Lebih lanjut, Pasal 4 dan Pasal 27 UU Hak Tanggungan menentukan hak-hak atas tanah yang dapat dijadikan jaminan, yaitu sebagai berikut:
- Hak Milik;
- Hak Guna Usaha;
- Hak Guna Bangunan;
- Hak Pakai atas tanah Negara yang menurut ketentuan yang berlaku wajib didaftar dan menurut sifatnya dapat dipindahtangankan; dan
- Hak Milik Atas Satuan Rumah Susun.
- Hipotek Kapal, yang diatur dalam Pasal 1162 s.d Pasal 1232 KUHPer dan Undang-Undang Nomor 17 Tahun 2008 tentang Pelayaran, serta peraturan-peraturan pelaksananya. Objek yang dapat dijadikan jaminan hipotek saat ini adalah kapal. Bahwa Try Widiyono, S.H., M.H., Sp.N., dalam bukunya yang berjudul Agunan Kredit Dalam Financial Engineering, mengatakan bahwa Pasal 1162 KUHPer memberikan batasan tentang hipotek, yaitu suatu hak kebendaan atas benda-benda tidak bergerak untuk mengambil penggantian daripadanya bagi pelunasan suatu perikatan, dimana kapal dengan bobot 7 (tujuh) ton ke atas atau isi 20 m3 termasuk benda tidak bergerak. Lebih lanjut, kapal yang dapat dibebani hipotek terbatas hanya pada kapal yang telah didaftarkan di Indonesia oleh pemilik kapal kepada pejabat Pendaftar dan Pencatat Balik Nama Kapal yang ditetapkan oleh Menteri.
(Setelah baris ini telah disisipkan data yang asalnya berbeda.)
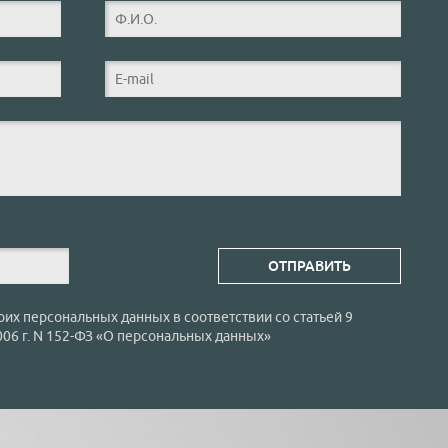
оих персональных данных в соответствии со статьей 9
006 г. N 152-ФЗ «О персональных данных»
Resi Gudang, yang diatur dalam Undang-Undang Nomor 9 Tahun 2006 tentang Sistem Resi Gudang sebagaimana telah diubah dengan Undang-Undang Nomor 9 Tahun 2011 tentang Perubahan Atas Undang-Undang Nomor 9 Tahun 2006 Tentang Sistem Resi Gudang serta peraturan-peraturan pelaksananya. Dalam Resi Gudang, yang dijadikan objek jaminan adalah Resi Gudang (Pasal 1 angka 9, Pasal 4, Pasal 12 – Pasal 16 UU Resi Gudang). Resi Gudang itu sendiri adalah dokumen bukti kepemilikan atas barang yang disimpan di gudang yang diterbitkan oleh Pengelola Gudang (Pasal 1 angka 2 UU Resi Gudang).